## УСЛОВИЕ ЗАДАНИЯ
Перепишите дословно фрагмент текста о поэме «Тазит» от "Сближение Тазита с" до "место романтического стиля80.".

## ТЕКСТ
------------------------------
Однако нельзя с уверенностью предположить, что композиционный ход типа исповеди эксплицировал бы некий идеологический субстрат, который совпал бы с предложенной выше интерпретацией. Совпадение или несовпадение, степень эксплицирования зависели бы от того, сопоставима ли автомотивировка с каким-либо внеположным идеологическим рядом, и если да (мы исходили из этого предположения), то от распределения текстовых и внетекстовых связей (см. выше).
Сближение Тазита с героями романтических поэм поддерживается следующей параллелью:
Данная здесь поза героя на фоне бурной природы – и «над» ней – общее место романтического стиля80.
В «Тазите» обнаруживается и самый сильный и устойчивый признак «байронического» эпоса, остро ощущавшийся современниками, – «вершинная» композиция. Интересны в этой связи три диалога поэмы. В. Л. Комарович показал, что Пушкин первоначально намеревался использовать элементы фольклорной поэтики (и литературного «фольклорного» стиля). Он избрал 4-стопный хорей и, возможно, предполагал оформить каждый акт отказа героя от насилия по принципу песенного параллелизма81. Поэтому центральная часть повествования была построена как троекратный повтор ситуации. Однако в процессе работы Пушкин отказался и от фольклорного параллелизма, и от 4-стопного хорея (вернулся к 4-стопному ямбу). Тем не менее троичность центральной ситуации сохранилась. Это нельзя считать просто остатком первоначального замысла. Причина в ином: троичность была использована для модификации композиционной структуры романтической поэмы. Три диалога образуют «вершины», временные разрывы между ними обозначены формулами: «Тазит <…> Два дня, Две ночи пропадает», «Два дни в ауле нет его»82.
Помимо диалогических эпизодов в состав текста входят большие описательные фрагменты – «Тазит» соединяет описательность «Кавказского пленника» и драматический диалог «Цыган», располагаясь ближе к первому по степени обособленности «вершин» и по объему собственно повествовательной речи. Текстологические данные – особое членение текста в беловом автографе – тоже свидетельствует о связи «Тазита» с «байроническими» поэмами Пушкина83.
Инерция жанра романтической поэмы, наблюдаемая в «Тазите», находит объяснение и с точки зрения хронологии эпической стихотворной поэзии Пушкина. Здесь можно выделить несколько этапов.
------------------------------
## ИСХОДНЫЕ ЗАПИСИ
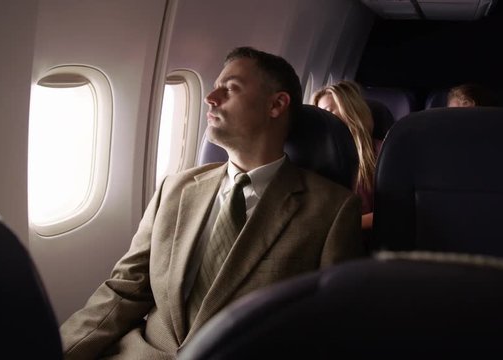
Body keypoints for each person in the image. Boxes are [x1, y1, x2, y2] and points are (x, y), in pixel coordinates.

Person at [59, 46, 363, 359]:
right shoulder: (175, 189)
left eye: (230, 88)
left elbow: (328, 331)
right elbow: (124, 291)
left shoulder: (331, 210)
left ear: (276, 104)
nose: (210, 97)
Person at [312, 80, 381, 232]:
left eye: (328, 112)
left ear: (351, 111)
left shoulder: (383, 152)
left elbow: (393, 212)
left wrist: (339, 228)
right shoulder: (316, 157)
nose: (322, 120)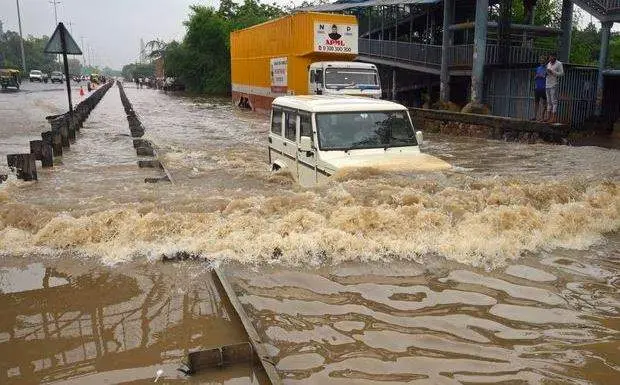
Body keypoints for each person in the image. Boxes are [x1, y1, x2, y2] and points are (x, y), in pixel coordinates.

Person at [545, 52, 564, 123]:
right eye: (549, 57)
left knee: (554, 101)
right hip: (547, 84)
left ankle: (553, 118)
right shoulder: (548, 64)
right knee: (548, 101)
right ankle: (548, 117)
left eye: (551, 57)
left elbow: (562, 73)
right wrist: (546, 73)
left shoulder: (559, 64)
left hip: (554, 84)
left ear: (554, 57)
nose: (550, 58)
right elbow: (546, 73)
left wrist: (553, 72)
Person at [533, 55, 547, 121]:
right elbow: (535, 77)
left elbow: (546, 76)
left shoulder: (547, 68)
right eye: (541, 60)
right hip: (537, 87)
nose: (542, 61)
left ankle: (542, 117)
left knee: (544, 102)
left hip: (544, 87)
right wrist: (536, 77)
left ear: (545, 61)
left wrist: (540, 76)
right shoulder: (538, 68)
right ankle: (535, 116)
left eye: (543, 60)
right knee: (536, 102)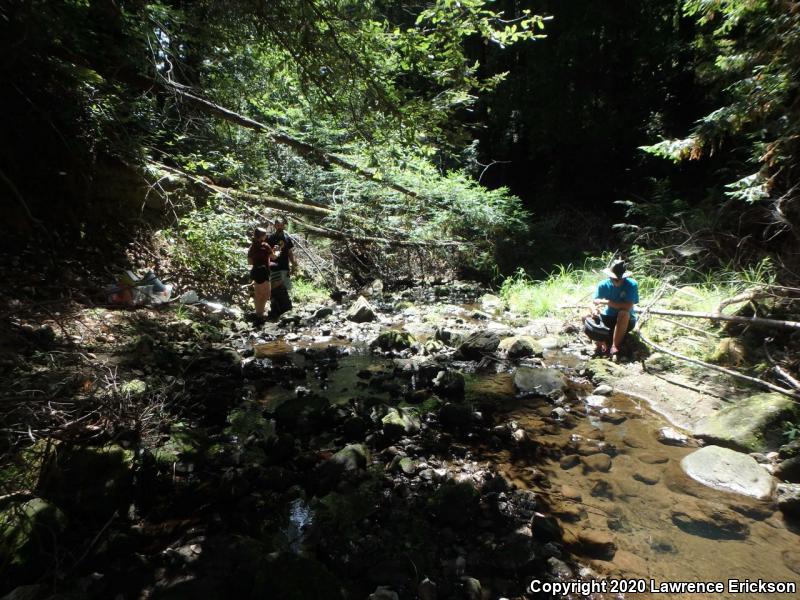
------------------------------
## РЕШЕНИЕ ЗАДАЧИ
Сближение Тазита с героями романтических поэм поддерживается следующей параллелью:
Данная здесь поза героя на фоне бурной природы – и «над» ней – общее место романтического стиля80.